Hot Mic

Omakase

Amazon Search

Barnett and Asia

I mentioned yesterday that I was reluctant to play patty-cake with Barnett on Asia – certainly more reluctant than I was with respect to his Middle East trend analyis – not least because, when it comes down to it, I just don’t know.

Change is the one true constant, and nothing on this side of the veil lasts forever, so I am willing to entertain the possibility that Barnett is correct and that the current, strange status of the US as a global “hyperpower” is a historical anomaly, even as I’m philosophically committed to forestalling any climb down from that status as long as I might. (If you want to know why, take a look at the Melian Dialogue and ask who you’d rather be: The elders of Melos, or the emmissaries from Athens.) Having said that, I am not so certain as Barnett is that China’s rise is inevitable, and there are in fact demographers who predict that China will become old before it becomes wealthy.

Nor do I take it as necessary, stipulating for argument’s sake that some time in the near or distant future the sun will rise in the west, that an emerging center of superpower gravity in Asia would be the least bit interested in letting our theoretically declining star get hitched to their ascendant wagon. While bandwaggoning with American military and economic power might have worked for Great Britain as she watched the sun set on the Empire, the historical, cultural and linguistic ties between our two countries, our two peoples could not have been more far reaching and profound. We were one people, one culture – a family who had a nasty argument a couple of hundred years ago, parted company to blows and eventually re-built a fraternal understanding based on our foundational similarities.

In the case of China, nothing could be further from the truth: Theirs is an ancient, alien culture as well as one with an opaque political system which makes their deliberative processes difficult to understand, with the result that their policy actions are difficult to predict. The fact that they have up to this point focused their efforts on economic reform and internal growth does not necessarily mean that this enabling function points us to the end product which they are targeting. Is it growth as a good in its own right, for the social benefits it accrues to the Chinese people? Or is it growth to underwrite the development of a new econmic and military hyperpower? The fact is that we just don’t know, which uncertainty helps to explain the maddening duality of our apparently schizophrenic foreign policy towards China, our Strategic Partner/Competitor.

Certainly China could have a significant impact on the subject of North Korea.

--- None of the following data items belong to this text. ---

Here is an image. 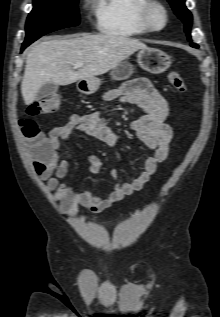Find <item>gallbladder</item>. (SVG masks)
Segmentation results:
<instances>
[{"label": "gallbladder", "instance_id": "gallbladder-1", "mask_svg": "<svg viewBox=\"0 0 220 317\" xmlns=\"http://www.w3.org/2000/svg\"><path fill=\"white\" fill-rule=\"evenodd\" d=\"M59 86L55 83H46L38 91L36 99H43L58 91Z\"/></svg>", "mask_w": 220, "mask_h": 317}]
</instances>
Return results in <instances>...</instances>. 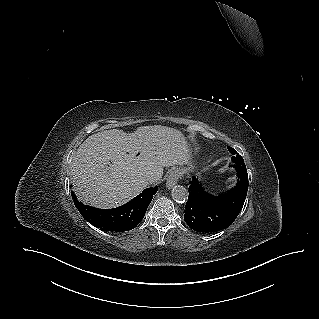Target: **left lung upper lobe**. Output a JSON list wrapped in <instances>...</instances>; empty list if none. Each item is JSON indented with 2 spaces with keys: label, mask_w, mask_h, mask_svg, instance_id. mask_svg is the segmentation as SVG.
Wrapping results in <instances>:
<instances>
[{
  "label": "left lung upper lobe",
  "mask_w": 319,
  "mask_h": 319,
  "mask_svg": "<svg viewBox=\"0 0 319 319\" xmlns=\"http://www.w3.org/2000/svg\"><path fill=\"white\" fill-rule=\"evenodd\" d=\"M228 150L230 151L231 154L234 156L232 157V162L235 164H244L243 158L239 153H237L232 147L228 146Z\"/></svg>",
  "instance_id": "5c2ea615"
}]
</instances>
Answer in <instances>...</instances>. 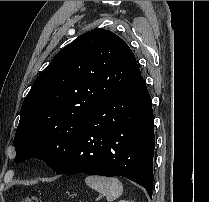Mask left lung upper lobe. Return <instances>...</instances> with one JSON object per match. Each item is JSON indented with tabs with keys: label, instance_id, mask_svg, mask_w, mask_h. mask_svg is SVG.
<instances>
[{
	"label": "left lung upper lobe",
	"instance_id": "1",
	"mask_svg": "<svg viewBox=\"0 0 209 202\" xmlns=\"http://www.w3.org/2000/svg\"><path fill=\"white\" fill-rule=\"evenodd\" d=\"M140 75L133 52L111 31L95 29L76 38L40 73L22 104L16 163L36 157L57 172L86 116Z\"/></svg>",
	"mask_w": 209,
	"mask_h": 202
}]
</instances>
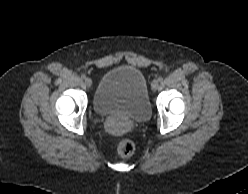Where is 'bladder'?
I'll use <instances>...</instances> for the list:
<instances>
[{"mask_svg": "<svg viewBox=\"0 0 248 194\" xmlns=\"http://www.w3.org/2000/svg\"><path fill=\"white\" fill-rule=\"evenodd\" d=\"M93 107L101 116L121 115L133 122L146 121L151 104L144 74L130 65L109 70L96 88Z\"/></svg>", "mask_w": 248, "mask_h": 194, "instance_id": "1", "label": "bladder"}]
</instances>
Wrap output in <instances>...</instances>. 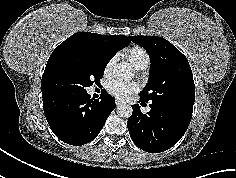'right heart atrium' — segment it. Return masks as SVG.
I'll return each instance as SVG.
<instances>
[{
	"instance_id": "obj_1",
	"label": "right heart atrium",
	"mask_w": 236,
	"mask_h": 178,
	"mask_svg": "<svg viewBox=\"0 0 236 178\" xmlns=\"http://www.w3.org/2000/svg\"><path fill=\"white\" fill-rule=\"evenodd\" d=\"M115 60H116V58L113 57L106 63V65L104 67V74L105 75H109L111 73L113 65L115 63Z\"/></svg>"
}]
</instances>
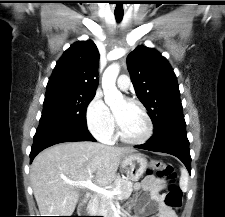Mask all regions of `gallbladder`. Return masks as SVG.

As Skippy-san points out, a re-united Korea may well not be in the best interest of either China or South Korea, since the former will have an even worse refugee problem on their doorstep once the police state collapses, while the latter will have to underwrite an East German-style reintegration of the North into modernity at an even more appalling cost than came with German unification.

North Korea is the last truly rotten egg in the Asian basket, so if the Korean problem was solved without offering up Taiwan in exchange – and there’s as blood-chilling bit of old school Realpolitik as ever I’ve heard – China might lost a bit of geo-political importance. Keeping things at a simmer but not allowing them to boil over might be just what the doctor ordered, from the Chinese perspective.

Finally, although the idea of India and China providing the bodies for SysAdmin while the US retains Leviathan sounds attractive to us, I don’t see that it brings much in the way of advantage to them. Chinese ad hoc nation-building in places like Sudan might be one thing, but cleaning up the American mess in the kinds of places that we end up making them?

Not so much.

Still, it was a though provoking lecture, as you can probably tell.

Share

9 comments to Barnett and Asia

  • Byron Audler

    CAPT., does Mr. Barnett say why India is investing so much treasure in it’s Navy and military?

  • jpr

    “…why India is investing so much treasure in it?

  • jpr

    “…why India is investing so much treasure in it’s Navy and military?”

    My guess is they want to solve the Kashmir issue once and for all.

  • lex

    Regional dominance, I suppose. What I do know is that when a US Navy strike group transits the Indian Ocean, either an Indian warship or patrol plane will inevitably come out to surveil the force shortly after they leave the Straits of Malacca/Andaman Sea.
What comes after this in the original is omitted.